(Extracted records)
************
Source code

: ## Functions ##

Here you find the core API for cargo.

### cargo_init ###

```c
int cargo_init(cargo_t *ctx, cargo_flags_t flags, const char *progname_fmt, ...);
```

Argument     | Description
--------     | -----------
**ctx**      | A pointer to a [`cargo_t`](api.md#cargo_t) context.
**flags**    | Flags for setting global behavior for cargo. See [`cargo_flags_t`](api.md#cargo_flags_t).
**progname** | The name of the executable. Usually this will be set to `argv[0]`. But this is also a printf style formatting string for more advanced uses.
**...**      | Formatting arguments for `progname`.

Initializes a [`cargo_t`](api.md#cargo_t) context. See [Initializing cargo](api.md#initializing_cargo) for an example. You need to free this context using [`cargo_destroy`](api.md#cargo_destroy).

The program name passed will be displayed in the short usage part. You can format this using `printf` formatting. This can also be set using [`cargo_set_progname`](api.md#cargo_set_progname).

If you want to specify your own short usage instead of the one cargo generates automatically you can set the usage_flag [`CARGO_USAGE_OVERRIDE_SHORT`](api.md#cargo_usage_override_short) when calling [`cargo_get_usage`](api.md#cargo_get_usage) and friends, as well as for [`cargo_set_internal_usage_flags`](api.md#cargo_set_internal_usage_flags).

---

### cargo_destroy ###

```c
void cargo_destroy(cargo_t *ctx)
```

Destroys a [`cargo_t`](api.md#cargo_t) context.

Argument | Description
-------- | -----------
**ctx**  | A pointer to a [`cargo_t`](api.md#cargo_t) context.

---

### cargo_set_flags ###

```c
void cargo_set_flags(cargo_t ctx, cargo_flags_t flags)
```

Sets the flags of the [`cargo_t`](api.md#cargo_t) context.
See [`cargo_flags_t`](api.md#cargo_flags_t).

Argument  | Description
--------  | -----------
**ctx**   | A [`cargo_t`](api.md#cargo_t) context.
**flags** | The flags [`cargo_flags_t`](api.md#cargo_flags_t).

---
************
--- Brief ---
Reproduce every line from the preceding data in which the word "using" can be found.

--- Exercise solution ---
Initializes a [`cargo_t`](api.md#cargo_t) context. See [Initializing cargo](api.md#initializing_cargo) for an example. You need to free this context using [`cargo_destroy`](api.md#cargo_destroy).
The program name passed will be displayed in the short usage part. You can format this using `printf` formatting. This can also be set using [`cargo_set_progname`](api.md#cargo_set_progname).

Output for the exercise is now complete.